▶ _Exercises to complete_
[a] In the passage on online customer experience, what does the neurological research by Foviance show?
[b] Extend the passage on online customer experience by writing what comes after its final sentence.

▶ _Document excerpt_
###

Whilst this growth is positive, it has also meant companies are operating in an increasingly competitive market space, where an alternative product or service is only a click away. Sites now need to deliver relevant, targeted information and offer high levels of interaction with site visitors who are increasingly web-savvy. These visitors have a low tolerance towards poorly designed sites with slow loading pages, complicated processes and long winded forms. In fact, recent neurological research by customer experience consultant Foviance, shows that poor performing websites cause stress; unsurprising research when considering personal frustrating online experiences.

Given online budgets are continuing to increase, arguments suggest that a necessary amount of this should be attributed to improving your customers’ online experience. The need not only to remove potential “web stress” through better website design but also to go one step further and anticipate the needs of a new customer through better segmentation and targeting is a key consideration for companies. To achieve this, knowledge of the customer is essential. Individual needs and preferences must be met and this relies on access to in-depth intelligence of each visitor to your site. Customer journeys can be identified, meaning website usability can then be refined and continuously improved.

###

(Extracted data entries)
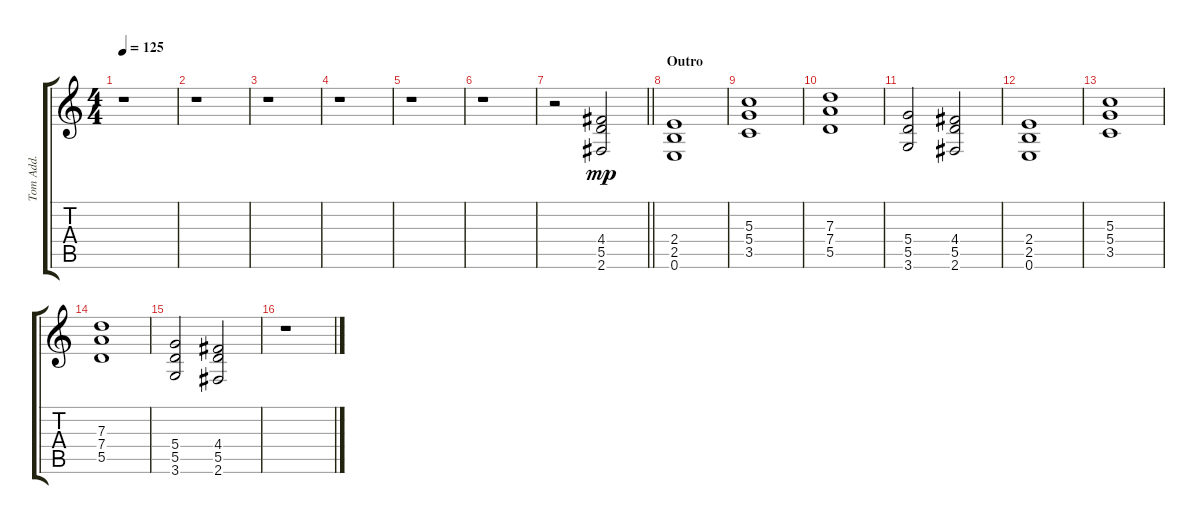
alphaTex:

\track ("Tom Add." "Tom Add.") {instrument distortionguitar}
\staff {score tabs}
\tuning (E4 B3 G3 D3 A2 E2) {hide}
\ts (4 4)
\tempo 125
\clef g2
\ks c
r.1{dy mp} |
r.1 |
r.1 |
r.1 |
r.1 |
r.1 |
\barLineRight lightlight
r.2 (4.4 5.5 2.6).2{volume 15} |
\section ("" "Outro")
(2.4 2.5 0.6).1 |
(5.3 5.4 3.5).1 |
(7.3 7.4 5.5).1 |
(5.4 5.5 3.6).2 (4.4 5.5 2.6).2 |
(2.4 2.5 0.6).1 |
(5.3 5.4 3.5).1 |
(7.3 7.4 5.5).1 |
(5.4 5.5 3.6).2 (4.4 5.5 2.6).2 |
r.1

###

▶ _Responses to the exercise_
[a] It shows that poorly performing websites cause stress.

[b]
Web analytics are fundamental to the retail sector with many basing entire strategies around the detailed intelligence.  The B2B sector, which is arguably still early adopters in the usage of web analytics, could learn from the online success experienced in the retail sector. 

With this in mind, we have put together some tips on how to improve website performance.

1. Establish and regularly review key metrics

Often, online retailers focus too heavily on one metric: optimising the site around that single Key Performance Indicator (KPI). Conversion, for example, compares buying sessions against overall sessions. Used alone, this KPI doesn’t provide a thorough picture when problems occur. Consequently, the retailer may believe the issue is price and consider lowering prices or offering discount promotions to increase conversion. This can mask the underlying issues, which might be related to the quality of traffic, navigation, creative, content relevancy or price.

The reality is that many factors play a role in getting the visitor to complete a conversion. The same is true within the B2B market. Consequently, successful B2B marketers should establish a framework of appropriate KPIs, set targets for each one based both on their goals and a comparative Benchmark, and review them on a regular basis to make sure targets are being met. Once again, web analytics can be used to monitor and analyse these.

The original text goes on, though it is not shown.